**DOCUMENT TEXT:**
▼▼▼
[Updated and corrected, 4/5/15, 6:51 pm. See below.] There is talk, and there is action. In the drive toward healthcare tailored for smaller and smaller groups of people, there was both last week, and both illustrated not just the promise of precision medicine, but the long haul until that promise is fulfilled.
First, Iceland’s deCODE Genetics published a series of papers with a treasure trove of detailed genomic information about that island nation’s people. (Total population: 329,000.)
DeCODE, a wholly owned subsidiary of Amgen (NASDAQ: [[ticker:AMGN]]), captured the genetic details of nearly one third of them.
DeCODE sequenced the full genomes of 2,636, then used genomic sampling and sophisticated statistical estimates on 104,000 more. At first, it might be puzzling to think what the detailed genomes of 100,000-plus Icelanders—most of which weren’t even fully sequenced—can do to push precision (or, as some prefer to say, personalized) medicine forward.
It’s the largest group of people ever analyzed from a single population. Sure, Iceland is small and, compared to immigrant-rich nations like the U.S., very homogeneous. But results from the study, which we’ll get to in a moment, are already opening avenues of investigation into some diseases and giving confidence to drug researchers who want to map their work to underlying genetics.
“The Iceland study represents the tip of the iceberg (couldn’t resist this pun) in what I expect will be a major theme in the future in drug discovery,” Robert Plenge, a vice president at Merck Research Laboratories in Boston, wrote on his blog this weekend.
One paper that deCODE published last week implicates a gene called ABCA7 in Alzheimer’s disease. ABCA7 was previously suspected of being close to a gene that conferred Alzheimer’s risk, but the deCODE work pinpointed ABCA7 itself, as well as the specific mutation within it.
But as one geneticist notes, there’s a lot of biology to uncover, especially in a mysterious disease like Alzheimer’s, before a variation of a gene can truly be linked to sick people. “Just because a variant is correlated to a disease or trait, doesn’t mean it causes it,” says David Mittelman, chief scientific officer of Tute Genomics in Provo, UT. “We will also eventually want some biochemistry to support a causal relationship between variant and traits. You would need that before you jump into drug discovery.”
▲▲▲
**INFORMATION SUPPLIED:**
▼▼▼
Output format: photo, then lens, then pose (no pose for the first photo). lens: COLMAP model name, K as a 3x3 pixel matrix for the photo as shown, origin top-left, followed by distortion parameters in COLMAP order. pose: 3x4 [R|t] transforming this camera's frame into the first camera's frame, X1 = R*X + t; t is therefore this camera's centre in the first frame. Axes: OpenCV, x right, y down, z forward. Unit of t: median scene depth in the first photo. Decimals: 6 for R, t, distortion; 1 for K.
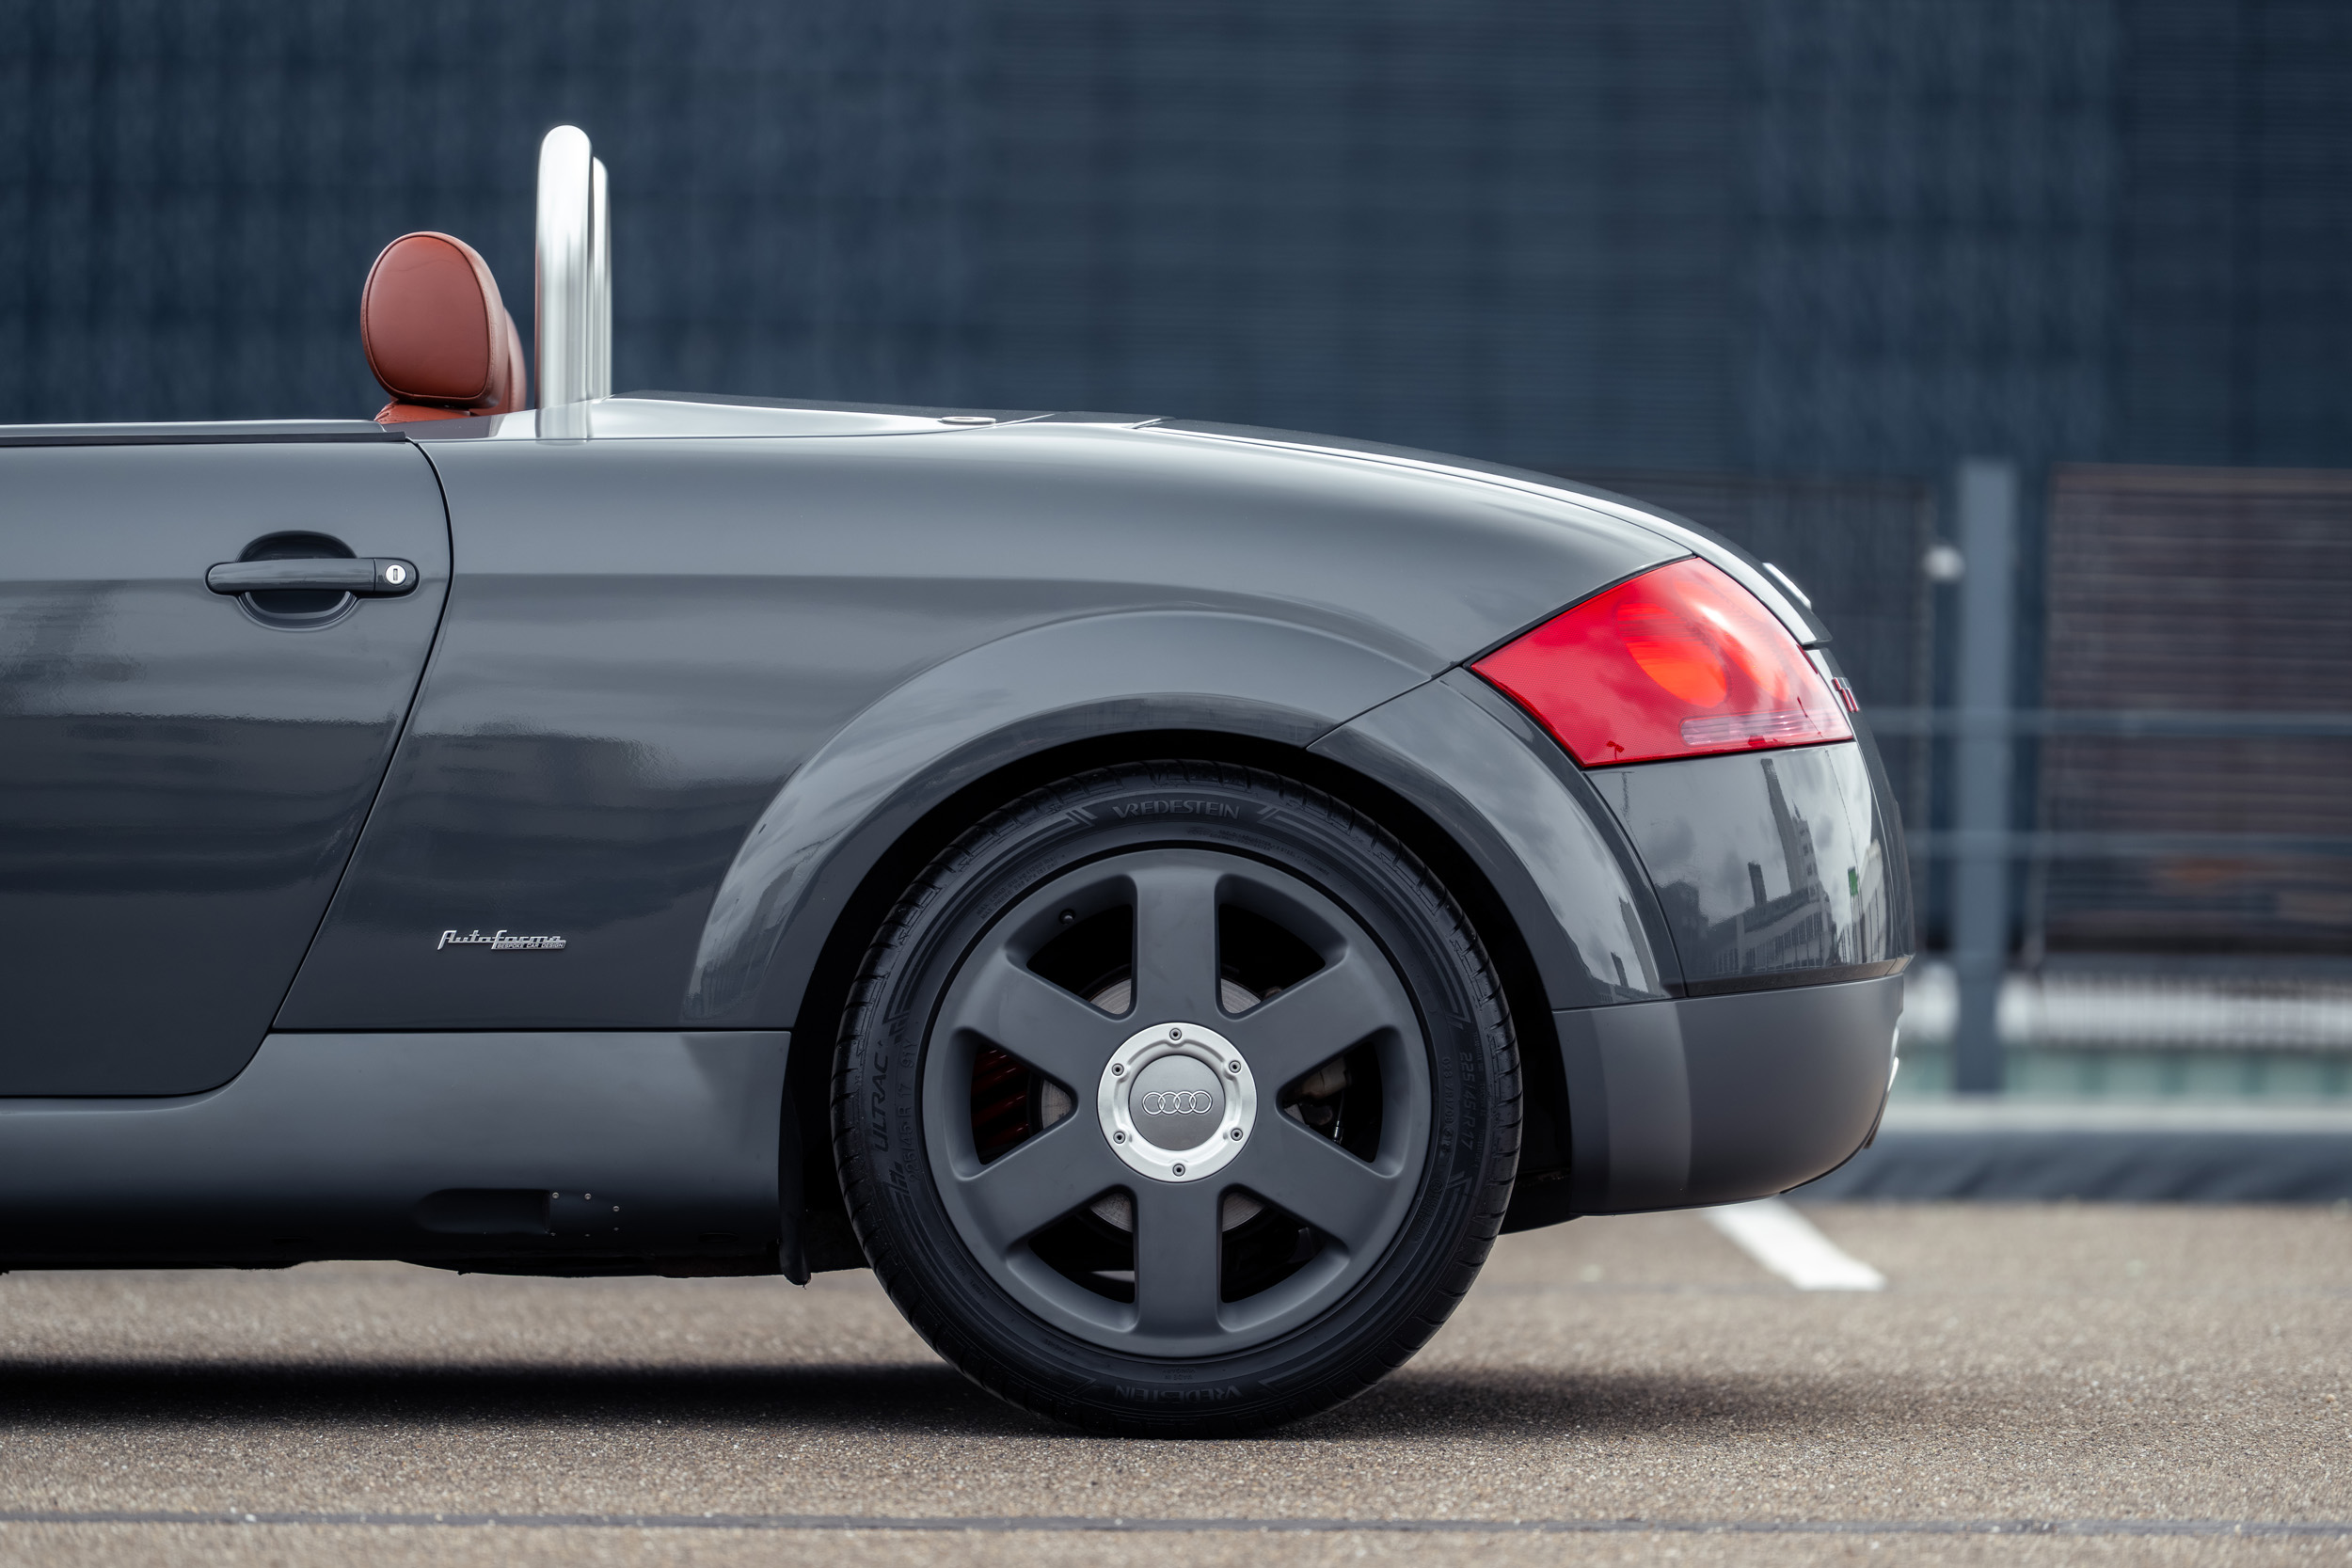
lens RADIAL K [[13542.8, 0, 1179.8], [0, 13542.8, 792.7], [0, 0, 1]] dist [0.456885, 0.000000]
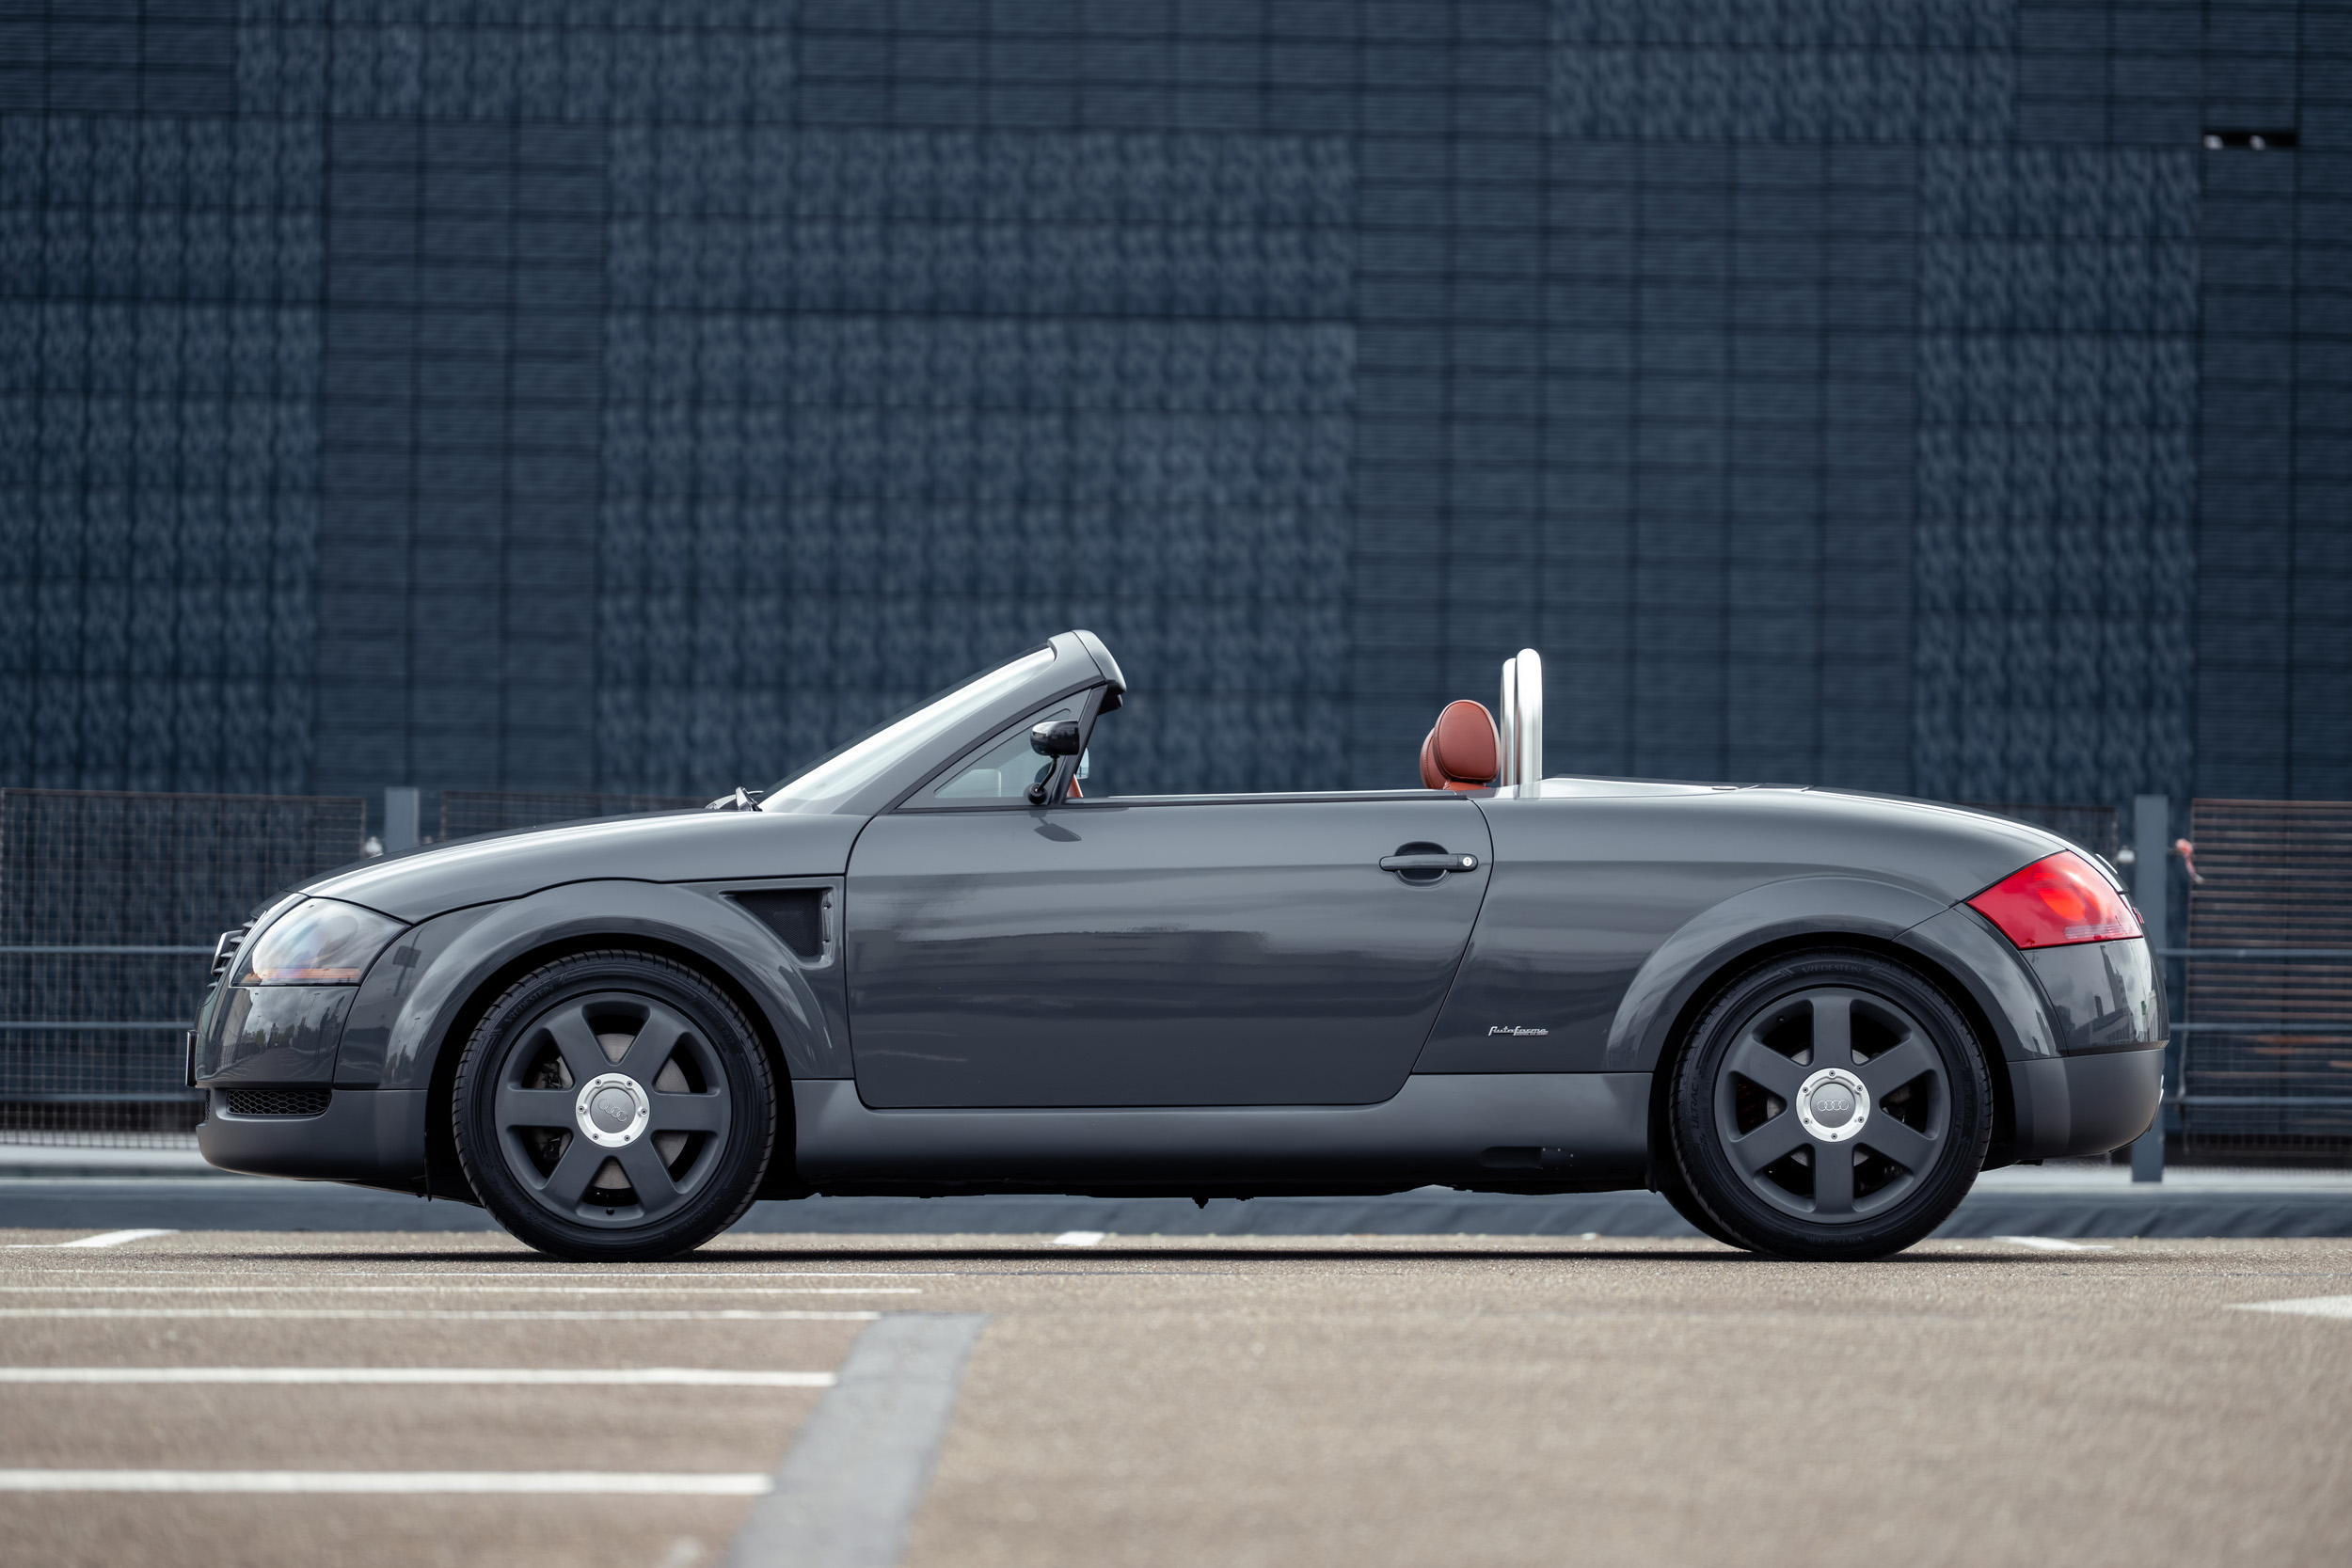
lens RADIAL K [[13542.8, 0, 1029.0], [0, 13542.8, 649.2], [0, 0, 1]] dist [0.456885, 0.000000]
pose [[0.999971, -0.004697, -0.006074, -0.114409], [0.004520, 0.999578, -0.028697, 0.011658], [0.006207, 0.028668, 0.999570, -1.159177]]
▲▲▲
**PROBLEM TO WORK ON:** List every geographic place named in the article on precision medicine above.

**SOLVED EXERCISE:**
Iceland
the U.S.
Boston
Provo, UT